When you reach the line containing "14: (375, 90, 0.54)" in the data below, begin returning lines exactly as written, and stop once the line containing "25: (343, 59, 0.52)" has been returned.

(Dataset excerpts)
****************
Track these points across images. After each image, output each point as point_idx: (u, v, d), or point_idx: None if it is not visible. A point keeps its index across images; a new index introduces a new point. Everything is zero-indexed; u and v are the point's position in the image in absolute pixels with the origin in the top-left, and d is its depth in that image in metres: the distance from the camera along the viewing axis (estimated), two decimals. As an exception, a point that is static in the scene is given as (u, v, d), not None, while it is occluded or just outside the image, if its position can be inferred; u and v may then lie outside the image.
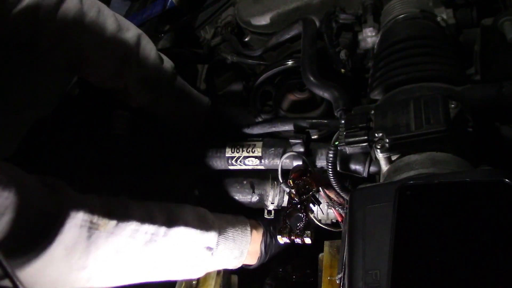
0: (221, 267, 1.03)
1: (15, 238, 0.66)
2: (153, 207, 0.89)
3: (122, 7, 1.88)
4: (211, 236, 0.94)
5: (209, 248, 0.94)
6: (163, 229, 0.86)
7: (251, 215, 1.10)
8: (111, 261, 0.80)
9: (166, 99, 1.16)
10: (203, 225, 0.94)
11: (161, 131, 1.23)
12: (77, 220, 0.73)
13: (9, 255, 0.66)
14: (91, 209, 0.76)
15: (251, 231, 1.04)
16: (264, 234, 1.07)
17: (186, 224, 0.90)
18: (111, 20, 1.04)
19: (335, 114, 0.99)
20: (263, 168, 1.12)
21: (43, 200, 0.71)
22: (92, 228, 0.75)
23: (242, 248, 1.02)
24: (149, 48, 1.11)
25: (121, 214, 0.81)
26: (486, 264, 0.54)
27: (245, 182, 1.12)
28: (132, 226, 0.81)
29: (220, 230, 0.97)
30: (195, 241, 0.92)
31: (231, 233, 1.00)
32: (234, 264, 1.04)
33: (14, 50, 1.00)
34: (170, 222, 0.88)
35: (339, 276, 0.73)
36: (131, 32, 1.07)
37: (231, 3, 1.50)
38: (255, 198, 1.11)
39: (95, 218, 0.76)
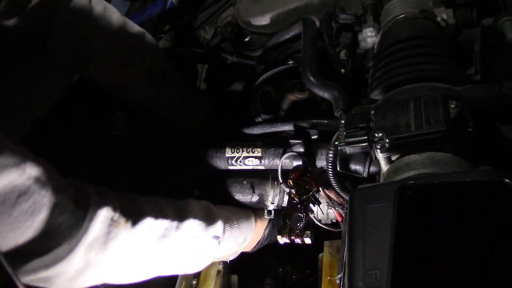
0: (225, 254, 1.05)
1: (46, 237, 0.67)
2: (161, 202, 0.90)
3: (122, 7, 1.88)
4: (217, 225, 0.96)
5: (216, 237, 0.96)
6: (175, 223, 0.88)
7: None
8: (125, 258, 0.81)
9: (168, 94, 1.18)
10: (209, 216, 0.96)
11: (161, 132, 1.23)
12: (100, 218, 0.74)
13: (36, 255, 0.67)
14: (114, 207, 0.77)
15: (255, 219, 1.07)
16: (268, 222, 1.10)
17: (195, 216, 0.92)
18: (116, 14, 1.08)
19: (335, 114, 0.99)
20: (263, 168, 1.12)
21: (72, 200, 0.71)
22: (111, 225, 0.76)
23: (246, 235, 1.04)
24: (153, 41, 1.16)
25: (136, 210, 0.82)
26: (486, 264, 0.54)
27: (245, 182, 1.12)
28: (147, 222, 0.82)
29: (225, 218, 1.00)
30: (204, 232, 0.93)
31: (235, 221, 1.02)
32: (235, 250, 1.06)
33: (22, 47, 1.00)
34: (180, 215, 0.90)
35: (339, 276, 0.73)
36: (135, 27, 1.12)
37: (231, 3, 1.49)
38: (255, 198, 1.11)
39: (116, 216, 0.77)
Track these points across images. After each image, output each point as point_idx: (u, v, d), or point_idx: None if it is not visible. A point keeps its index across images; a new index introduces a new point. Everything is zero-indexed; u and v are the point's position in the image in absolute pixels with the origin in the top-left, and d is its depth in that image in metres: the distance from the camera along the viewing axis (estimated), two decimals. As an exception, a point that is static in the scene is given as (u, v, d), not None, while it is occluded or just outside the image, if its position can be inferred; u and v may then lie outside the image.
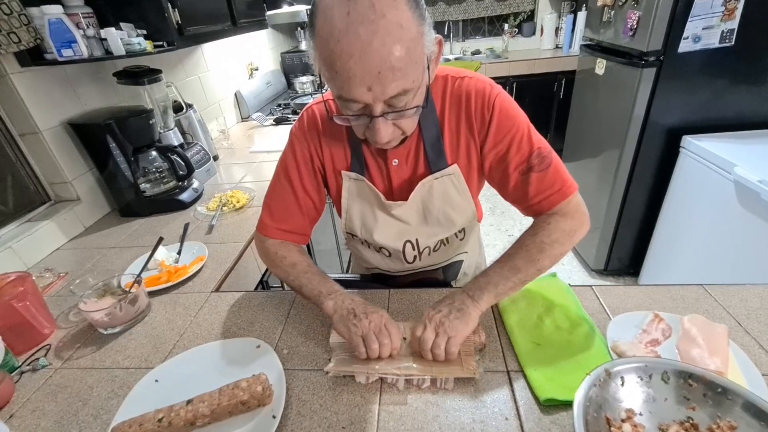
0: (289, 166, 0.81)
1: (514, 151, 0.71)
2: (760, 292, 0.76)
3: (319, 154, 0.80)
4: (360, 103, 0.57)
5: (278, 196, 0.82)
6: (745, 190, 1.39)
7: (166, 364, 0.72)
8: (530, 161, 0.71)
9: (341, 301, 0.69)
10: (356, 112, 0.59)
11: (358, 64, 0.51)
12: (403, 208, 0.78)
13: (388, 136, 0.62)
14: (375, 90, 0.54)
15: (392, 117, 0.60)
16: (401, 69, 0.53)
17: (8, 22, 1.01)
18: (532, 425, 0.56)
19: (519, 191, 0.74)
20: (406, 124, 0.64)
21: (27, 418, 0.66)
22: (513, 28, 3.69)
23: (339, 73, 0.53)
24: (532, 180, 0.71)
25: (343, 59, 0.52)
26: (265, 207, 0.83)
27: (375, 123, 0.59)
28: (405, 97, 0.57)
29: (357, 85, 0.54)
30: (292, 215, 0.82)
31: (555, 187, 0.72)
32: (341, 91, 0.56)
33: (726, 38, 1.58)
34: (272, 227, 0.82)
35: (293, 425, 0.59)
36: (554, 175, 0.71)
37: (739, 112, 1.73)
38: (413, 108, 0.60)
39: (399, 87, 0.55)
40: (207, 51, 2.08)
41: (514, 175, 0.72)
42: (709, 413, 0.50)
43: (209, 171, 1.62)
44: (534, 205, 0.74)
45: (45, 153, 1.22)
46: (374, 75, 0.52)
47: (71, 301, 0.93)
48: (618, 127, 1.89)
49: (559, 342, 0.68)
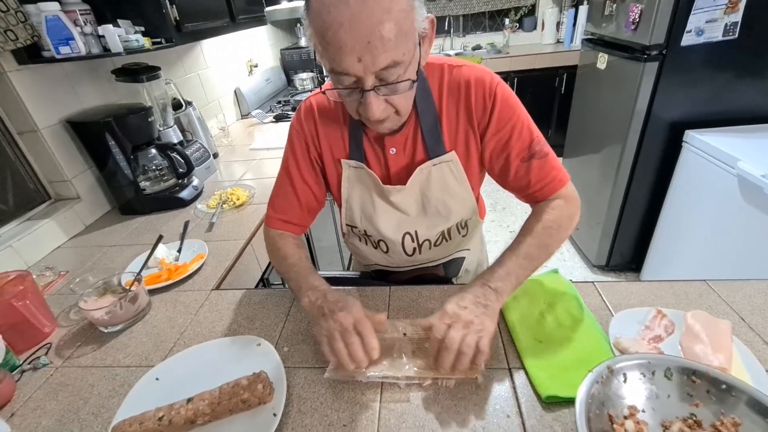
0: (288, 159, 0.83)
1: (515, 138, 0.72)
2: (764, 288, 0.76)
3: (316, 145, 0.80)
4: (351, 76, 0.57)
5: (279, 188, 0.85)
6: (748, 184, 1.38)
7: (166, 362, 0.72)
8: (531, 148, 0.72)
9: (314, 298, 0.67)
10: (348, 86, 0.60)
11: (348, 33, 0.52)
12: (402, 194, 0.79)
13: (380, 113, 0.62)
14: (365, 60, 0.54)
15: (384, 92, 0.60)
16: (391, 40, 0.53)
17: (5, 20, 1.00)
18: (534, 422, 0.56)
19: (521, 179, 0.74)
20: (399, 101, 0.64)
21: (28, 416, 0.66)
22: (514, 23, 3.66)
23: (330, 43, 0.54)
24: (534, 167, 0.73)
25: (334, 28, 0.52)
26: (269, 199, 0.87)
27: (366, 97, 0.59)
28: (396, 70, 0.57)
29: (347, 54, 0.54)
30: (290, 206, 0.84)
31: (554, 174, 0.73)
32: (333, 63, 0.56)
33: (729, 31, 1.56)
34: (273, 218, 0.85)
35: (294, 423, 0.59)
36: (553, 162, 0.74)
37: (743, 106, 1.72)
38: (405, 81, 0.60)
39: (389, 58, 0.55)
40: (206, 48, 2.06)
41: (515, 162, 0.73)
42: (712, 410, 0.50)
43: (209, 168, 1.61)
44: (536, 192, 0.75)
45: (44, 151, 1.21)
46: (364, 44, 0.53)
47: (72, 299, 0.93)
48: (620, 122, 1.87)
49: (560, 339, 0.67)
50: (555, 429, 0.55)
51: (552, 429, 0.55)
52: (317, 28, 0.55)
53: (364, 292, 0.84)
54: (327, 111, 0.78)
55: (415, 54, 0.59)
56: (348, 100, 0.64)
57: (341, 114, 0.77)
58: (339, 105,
****************
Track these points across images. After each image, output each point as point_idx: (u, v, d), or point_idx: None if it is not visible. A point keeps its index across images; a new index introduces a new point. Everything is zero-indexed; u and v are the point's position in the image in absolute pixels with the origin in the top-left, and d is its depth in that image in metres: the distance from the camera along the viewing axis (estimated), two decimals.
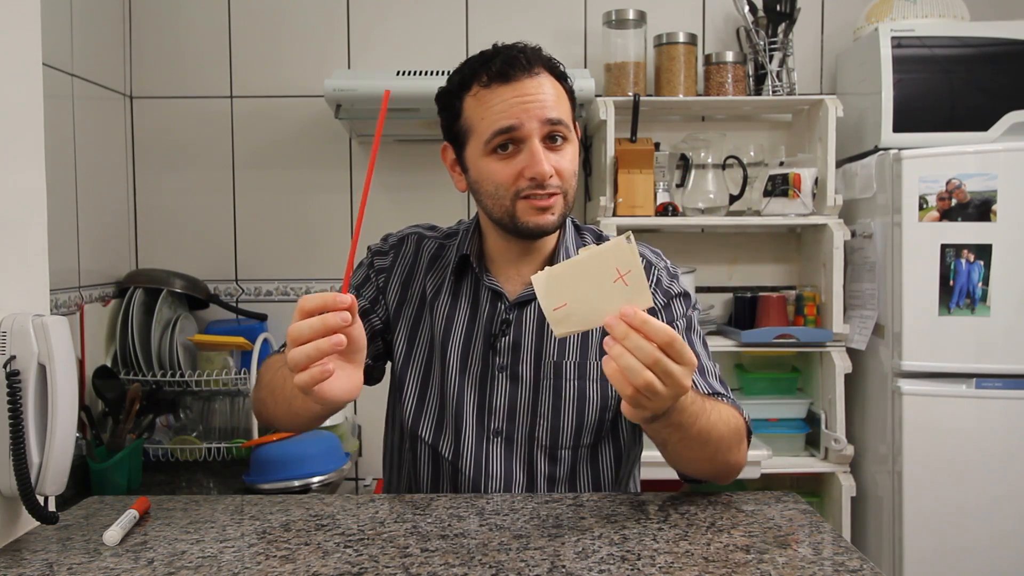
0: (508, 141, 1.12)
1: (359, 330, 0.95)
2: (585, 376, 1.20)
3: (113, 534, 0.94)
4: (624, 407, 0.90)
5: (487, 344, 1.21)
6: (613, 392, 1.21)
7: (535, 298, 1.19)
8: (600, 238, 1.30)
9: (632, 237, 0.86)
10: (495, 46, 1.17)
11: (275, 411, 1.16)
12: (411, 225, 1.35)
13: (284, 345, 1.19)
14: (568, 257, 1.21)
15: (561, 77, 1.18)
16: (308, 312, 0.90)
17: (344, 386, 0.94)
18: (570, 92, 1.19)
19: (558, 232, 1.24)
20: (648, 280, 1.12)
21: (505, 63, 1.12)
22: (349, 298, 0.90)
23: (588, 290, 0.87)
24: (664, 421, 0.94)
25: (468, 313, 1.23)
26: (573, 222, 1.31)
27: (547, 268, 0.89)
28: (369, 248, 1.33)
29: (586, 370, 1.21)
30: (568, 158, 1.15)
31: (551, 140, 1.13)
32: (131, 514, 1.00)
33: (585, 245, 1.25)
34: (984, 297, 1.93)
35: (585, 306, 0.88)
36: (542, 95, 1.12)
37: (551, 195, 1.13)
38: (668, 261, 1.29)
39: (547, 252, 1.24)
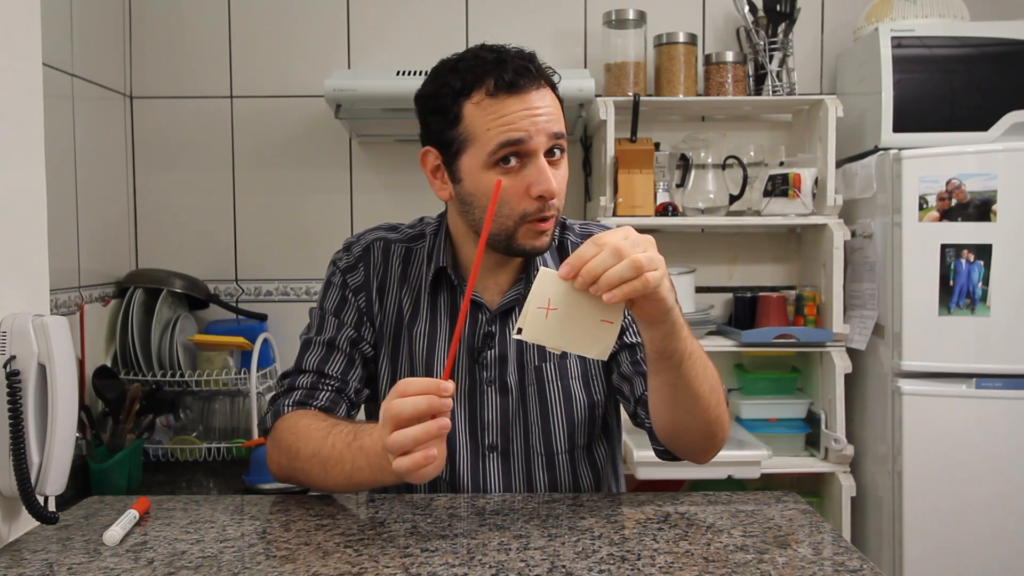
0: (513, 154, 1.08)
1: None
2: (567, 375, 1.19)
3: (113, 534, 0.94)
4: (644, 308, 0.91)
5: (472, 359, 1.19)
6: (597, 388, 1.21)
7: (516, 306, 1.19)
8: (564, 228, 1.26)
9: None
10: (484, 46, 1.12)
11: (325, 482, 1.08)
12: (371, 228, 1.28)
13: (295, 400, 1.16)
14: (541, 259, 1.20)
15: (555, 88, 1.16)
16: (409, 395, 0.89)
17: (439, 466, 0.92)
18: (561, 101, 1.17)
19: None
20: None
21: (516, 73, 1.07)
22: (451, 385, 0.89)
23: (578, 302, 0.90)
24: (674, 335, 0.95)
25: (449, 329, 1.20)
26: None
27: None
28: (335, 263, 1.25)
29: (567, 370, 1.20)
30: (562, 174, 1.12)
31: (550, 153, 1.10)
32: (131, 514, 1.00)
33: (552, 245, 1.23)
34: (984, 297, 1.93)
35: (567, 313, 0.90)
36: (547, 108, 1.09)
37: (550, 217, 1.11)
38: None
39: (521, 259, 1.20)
****************
Written solution:
14: (375, 90, 0.54)
15: (392, 117, 0.60)
16: (401, 69, 0.53)
17: (8, 22, 1.01)
18: (532, 425, 0.56)
19: (519, 191, 0.74)
20: (406, 124, 0.64)
21: (27, 418, 0.66)
22: (513, 28, 3.69)
23: (339, 73, 0.53)
24: (532, 180, 0.71)
25: (343, 59, 0.52)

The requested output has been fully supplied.